— Пасть в море, да уж не в такое горе!
— Променял кукушку на ястреба.
— Добро бы баба как баба, а то, говорят, с кожаной ногой.
— Жинка-то у него красавица!
— А эта страшилище.
Павел прикрыл форточку. Ему стало не по себе.
В половине девятого в номер позвонил Верхолазов.
— Доброе утро, Павел! — В голосе его было столько радости, что Крутояров испугался.
— Что случилось?
— Радуюсь вместе с тобой.
— Чему?
— Заседание комиссии отложено. В девять часов зайдешь в двадцать пятую комнату, на беседу с инспектором ЦК.
— Хорошо.
Павел брился, торопясь и нервничая: не хватало только еще инспектора ЦК. Все хотят покопаться в его душе, похватать за самое оголенное и больное.
К назначенному времени он стоял у приемной. Секретарша, девушка с лисьим личиком, улыбнулась, показав мелкие белые зубки.
— Заходите, товарищ Беркут вас уже давно ждет.
— Что-о-о-о?
— Ждет Беркут.
— Родион Павлович?
— Да, Родион Павлович.
Павел сел на стул.
— Спасибо вам.
— За что? Что с вами?
— Со мной ничего, все хорошо. За Беркута спасибо.
Рухнуло все, да так, будто и не было ничего на свете. Остались Увар Васильевич с Авдотьей Еремеевной одни в своем доме с палисадом, с тихим двором, поросшим конотопом, с тесовым навесом, амбарушкой и притонами. Свалился от времени Стенькин турник, затравели двухпудовки, вдавившись в землю… Какие-то новые ребятишки, не Степановы сверстники, а другие, бегали по утрам к Агашкиному логу, укрывались в ивняке, ловили на малинку свирепых и дурных на поклевку окунишек и ершей… Новые звуки, новые песни плыли над Рябиновкой. Только древнее озеро вздыхало по утрам всей громадой так же, как много лет назад.
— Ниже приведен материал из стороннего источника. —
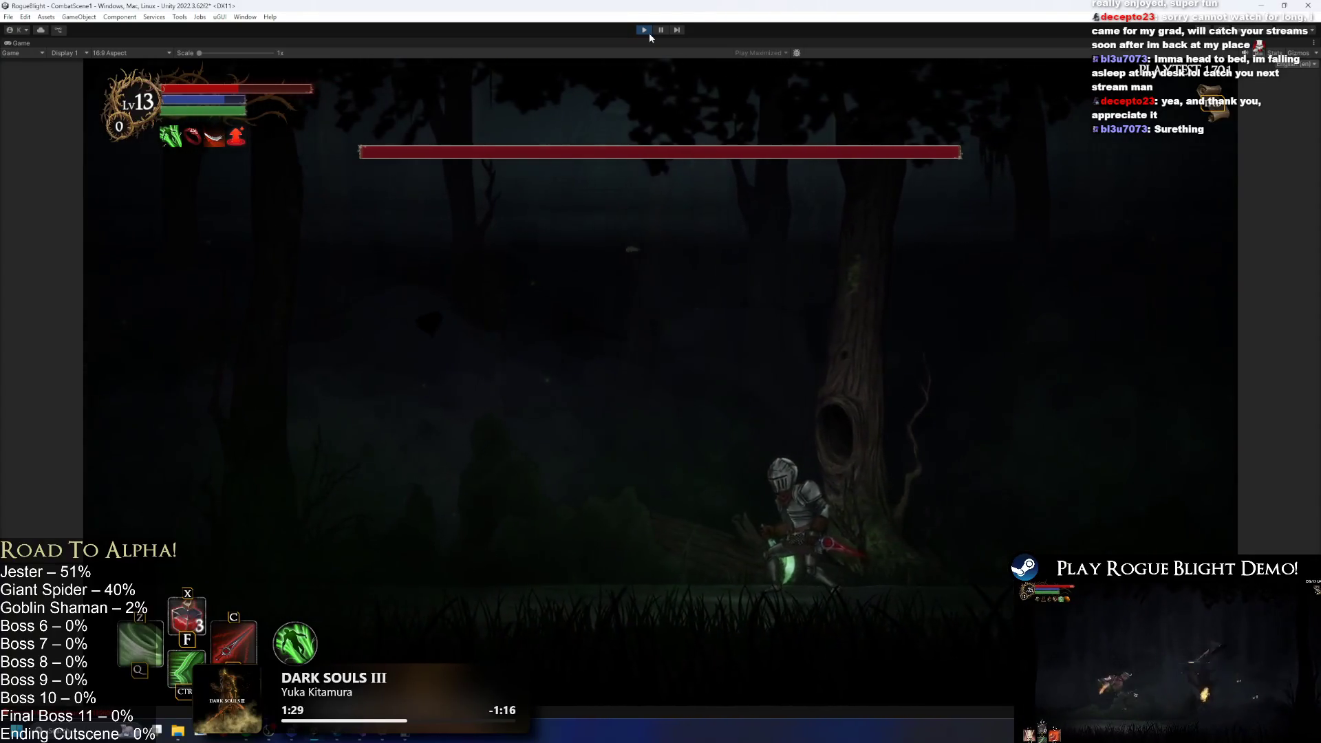
key("Right")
Павел жил в собственном, председательском, особняке, хмуром и неуютном. Увар Васильевич не раз намекал племяннику: «Переходил бы к нам, домище-то людям бы отдал», — но Павел отказывался наотрез: «Каждый человек, дядя, обязан в своей жизни построить дом, вырастить ребенка и посадить дерево». По утрам, чуть свет, Еремеев-на относила Павлу на квартиру кринки с молоком и свежие из серой муки оладьи, испеченные на конопляном масле.
Светлана жила в Копейске у родителей, писала Увару Васильевичу письма, полные безразличия, если речь заходила о Павле, озабоченные, если разговор начинался о Стеньке.
«Характер у него, — писала Светлана, — такой же, как у Павла Крутоярова; это потому, что с детства он впитал его привычки и поведение; и кто знает, может ли это быть полезным Стеньке…»
Тревожился Увар Васильевич. «Какого рожна людям надо? — ругался он. — Любовь? Чувства? Взять бы хорошую палку да отходить как следует. Вот была бы чувствительная любовь!»